Lengele and others said the moment was magical. "When we wipe the face clean, when it comes back to life and we take off the clamps, what we see is a person resurfacing, a new, restored person, and that's the moment a surgeon stops being a surgeon and becomes a man or woman again and can live through the moment with a human's feelings and everything that stirs within," he said.
'Already Wonderful'
After leaving intensive care, Dinoire was transferred to a hospital in Lyon. Two days later, with the surgical team there, she was handed a mirror to see her new face.
"I was frightened of looking but when I did it was already marvelous and I couldn't believe it. I thought it was going to be all bruised and swollen, that it was going to be ugly, but it was already wonderful," Dinoire said.
The ordeal for Dinoire or her doctors wasn't over yet. Media from all over the world was obsessed with the story.
"I have to say also that we were harassed by media from all over the world," said Dubernard. "And it was a big problem for us. But also for our patient, because we wanted to protect this patient."
The unexpected publication of a newspaper article forced the team to comment in a press conference on their pioneering achievement a lot earlier than intended. But the news unleashed in the weeks following seemed to concentrate solely on the donor and on Dinoire's private life.
"They end up saying any old thing. Because no one can know exactly what it's like," Dinoire said. "I don't think there's anyone who can imagine everything I've felt."
Despite that, Dinoire's physical condition was progressing well, as she began to feel sensation in her new face. She does exercises each day to keep the progress going.
"It's not hard exercise --frowning, smiling, trying to raise the bottom lip. I'm beginning to resemble what I was like before," she said.
But doctors needed to monitor Dinoire's condition closely.
"We have no publications to refer to, no experience from similar cases, so we have to remain extremely vigilant, because we are partly ignorant of the signs that might warn us of a possible start of rejection," said Dr. Jean-Luc Beziat, part of the recovery team.
Monthly check-ups showed astonishing progress in muscle sensitivity and control.
But from February on, it became increasingly difficult to keep Dinoire away from the media spotlight. At a second press conference, she was asked by a reporter the first thing she wanted to do when she returned home. Dinoire replied: "Live with my daughters again and try to live normally without anyone pestering me."

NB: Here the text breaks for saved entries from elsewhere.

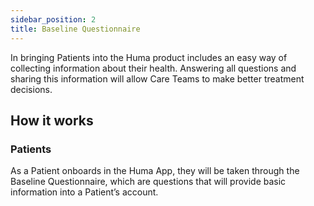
 ```yaml
---
sidebar_position: 2
title: Baseline Questionnaire
---
```


In bringing Patients into the Huma product includes an easy way of collecting information about their health. Answering all questions and sharing this information will allow Care Teams to make better treatment decisions.

## How it works

### Patients

As a Patient onboards in the Huma App, they will be taken through the Baseline Questionnaire, which are questions that will provide basic information into a Patient’s account. 

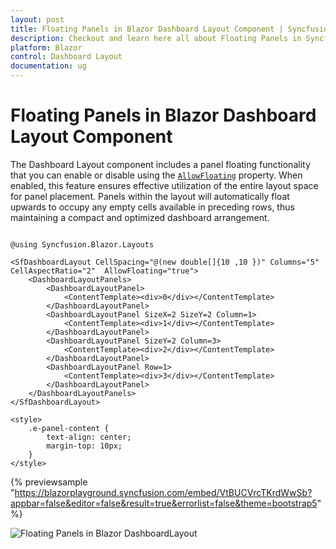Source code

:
 ```yaml
---
layout: post
title: Floating Panels in Blazor Dashboard Layout Component | Syncfusion
description: Checkout and learn here all about Floating Panels in Syncfusion Blazor Dashboard Layout component and more.
platform: Blazor
control: Dashboard Layout
documentation: ug
---
```


# Floating Panels in Blazor Dashboard Layout Component

The Dashboard Layout component includes a panel floating functionality that you can enable or disable using the [`AllowFloating`](https://help.syncfusion.com/cr/blazor/Syncfusion.Blazor.Layouts.SfDashboardLayout.html#Syncfusion_Blazor_Layouts_SfDashboardLayout_AllowFloating) property. When enabled, this feature ensures effective utilization of the entire layout space for panel placement. Panels within the layout will automatically float upwards to occupy any empty cells available in preceding rows, thus maintaining a compact and optimized dashboard arrangement.

```cshtml

@using Syncfusion.Blazor.Layouts

<SfDashboardLayout CellSpacing="@(new double[]{10 ,10 })" Columns="5" CellAspectRatio="2"  AllowFloating="true">
    <DashboardLayoutPanels>
        <DashboardLayoutPanel>
            <ContentTemplate><div>0</div></ContentTemplate>
        </DashboardLayoutPanel>
        <DashboardLayoutPanel SizeX=2 SizeY=2 Column=1>
            <ContentTemplate><div>1</div></ContentTemplate>
        </DashboardLayoutPanel>
        <DashboardLayoutPanel SizeY=2 Column=3>
            <ContentTemplate><div>2</div></ContentTemplate>
        </DashboardLayoutPanel>
        <DashboardLayoutPanel Row=1>
            <ContentTemplate><div>3</div></ContentTemplate>
        </DashboardLayoutPanel>
    </DashboardLayoutPanels>
</SfDashboardLayout>

<style>
    .e-panel-content {
        text-align: center;
        margin-top: 10px;
    }
</style>

```

{% previewsample "https://blazorplayground.syncfusion.com/embed/VtBUCVrcTKrdWwSb?appbar=false&editor=false&result=true&errorlist=false&theme=bootstrap5" %}

![Floating Panels in Blazor DashboardLayout](../images/blazor-dashboard-layout-panel-resizing.gif)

Dinoire will always be the first person to have received a face transplant, so interest in her case is not likely to go away anytime soon.

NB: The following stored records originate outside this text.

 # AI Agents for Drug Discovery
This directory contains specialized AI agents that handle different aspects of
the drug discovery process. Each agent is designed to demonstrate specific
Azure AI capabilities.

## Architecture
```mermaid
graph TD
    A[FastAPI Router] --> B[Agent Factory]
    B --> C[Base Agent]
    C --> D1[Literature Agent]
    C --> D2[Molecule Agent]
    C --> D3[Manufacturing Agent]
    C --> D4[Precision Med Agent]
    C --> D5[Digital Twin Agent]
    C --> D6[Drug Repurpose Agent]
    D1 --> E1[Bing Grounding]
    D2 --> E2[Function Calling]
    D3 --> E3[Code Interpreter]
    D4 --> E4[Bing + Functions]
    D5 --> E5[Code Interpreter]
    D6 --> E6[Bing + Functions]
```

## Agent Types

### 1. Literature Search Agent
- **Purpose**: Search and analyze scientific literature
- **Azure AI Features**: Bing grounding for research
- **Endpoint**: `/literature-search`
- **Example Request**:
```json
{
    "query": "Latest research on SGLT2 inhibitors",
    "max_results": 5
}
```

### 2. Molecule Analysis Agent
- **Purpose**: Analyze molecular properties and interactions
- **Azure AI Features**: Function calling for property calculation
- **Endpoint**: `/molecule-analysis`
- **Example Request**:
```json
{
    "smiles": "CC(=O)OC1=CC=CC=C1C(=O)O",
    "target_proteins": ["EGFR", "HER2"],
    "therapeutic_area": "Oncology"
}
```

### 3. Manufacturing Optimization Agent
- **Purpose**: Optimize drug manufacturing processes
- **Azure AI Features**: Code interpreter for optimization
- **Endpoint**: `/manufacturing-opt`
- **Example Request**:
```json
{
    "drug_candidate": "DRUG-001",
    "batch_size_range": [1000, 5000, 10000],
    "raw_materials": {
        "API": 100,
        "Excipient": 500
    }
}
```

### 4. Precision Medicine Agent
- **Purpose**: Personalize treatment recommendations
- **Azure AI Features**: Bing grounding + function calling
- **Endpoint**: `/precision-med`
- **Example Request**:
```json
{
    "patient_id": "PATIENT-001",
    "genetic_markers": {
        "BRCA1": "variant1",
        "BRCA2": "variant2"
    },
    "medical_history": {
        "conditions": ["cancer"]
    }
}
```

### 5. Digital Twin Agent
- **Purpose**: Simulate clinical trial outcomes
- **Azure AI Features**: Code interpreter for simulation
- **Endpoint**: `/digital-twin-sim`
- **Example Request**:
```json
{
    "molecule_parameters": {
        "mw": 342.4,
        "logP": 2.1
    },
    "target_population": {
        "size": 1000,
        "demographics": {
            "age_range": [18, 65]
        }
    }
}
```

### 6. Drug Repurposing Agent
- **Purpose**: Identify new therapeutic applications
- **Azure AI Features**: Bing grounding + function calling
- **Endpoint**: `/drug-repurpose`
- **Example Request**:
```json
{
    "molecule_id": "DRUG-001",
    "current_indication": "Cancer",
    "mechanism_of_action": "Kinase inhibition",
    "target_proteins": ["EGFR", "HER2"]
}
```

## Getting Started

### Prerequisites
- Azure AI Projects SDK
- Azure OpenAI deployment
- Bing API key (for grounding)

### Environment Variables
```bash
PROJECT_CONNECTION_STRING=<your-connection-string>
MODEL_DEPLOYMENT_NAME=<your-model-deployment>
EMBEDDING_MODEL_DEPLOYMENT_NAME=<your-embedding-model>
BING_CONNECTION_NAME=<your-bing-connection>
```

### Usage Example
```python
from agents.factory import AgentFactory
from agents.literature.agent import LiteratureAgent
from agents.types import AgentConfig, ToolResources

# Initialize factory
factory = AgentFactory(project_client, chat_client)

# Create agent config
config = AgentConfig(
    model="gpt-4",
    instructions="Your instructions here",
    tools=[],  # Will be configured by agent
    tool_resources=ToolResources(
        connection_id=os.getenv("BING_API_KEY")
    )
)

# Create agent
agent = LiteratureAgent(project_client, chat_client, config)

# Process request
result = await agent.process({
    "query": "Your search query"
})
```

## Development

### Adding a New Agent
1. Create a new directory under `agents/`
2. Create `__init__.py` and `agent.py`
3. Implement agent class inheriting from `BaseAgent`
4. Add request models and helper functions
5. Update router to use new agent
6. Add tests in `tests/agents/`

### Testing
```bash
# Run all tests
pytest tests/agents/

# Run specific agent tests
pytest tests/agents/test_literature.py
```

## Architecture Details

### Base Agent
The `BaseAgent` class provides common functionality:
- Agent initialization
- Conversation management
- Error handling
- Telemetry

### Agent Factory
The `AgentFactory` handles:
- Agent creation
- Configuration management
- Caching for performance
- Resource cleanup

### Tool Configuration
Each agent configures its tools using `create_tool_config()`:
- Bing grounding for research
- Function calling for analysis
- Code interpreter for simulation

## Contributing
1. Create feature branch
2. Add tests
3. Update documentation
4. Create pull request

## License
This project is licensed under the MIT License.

"Ah yes, I was saved. Lots of people write to me telling me to keep my chin up, to fight on, that it's wonderful. Somewhere along the line it's a miracle," Dinoire said.
In the town of Amiens, in northern France, Dinoire agreed to meet last week with one of the documentary producers and to let them see her new face.
Her progress is remarkable -- the scars are far less visible and the muscles in her new face are gaining strength and mobility. Her expressions are becoming fuller and she seems well on the road to a complete recovery.
While facial transplant operations will remain an extremely rare medical option, they are no longer unthinkable. It is a remarkable gift -- Isabelle Dinoire is now able to live a life without a mask, without isolation. She can literally smile again and her life has begun anew.
"She's returning to a normal life," Dubernard said. "She is looking for a new apartment. And we hope that she will be able to return to work by October to social life. ... I'm very optimistic."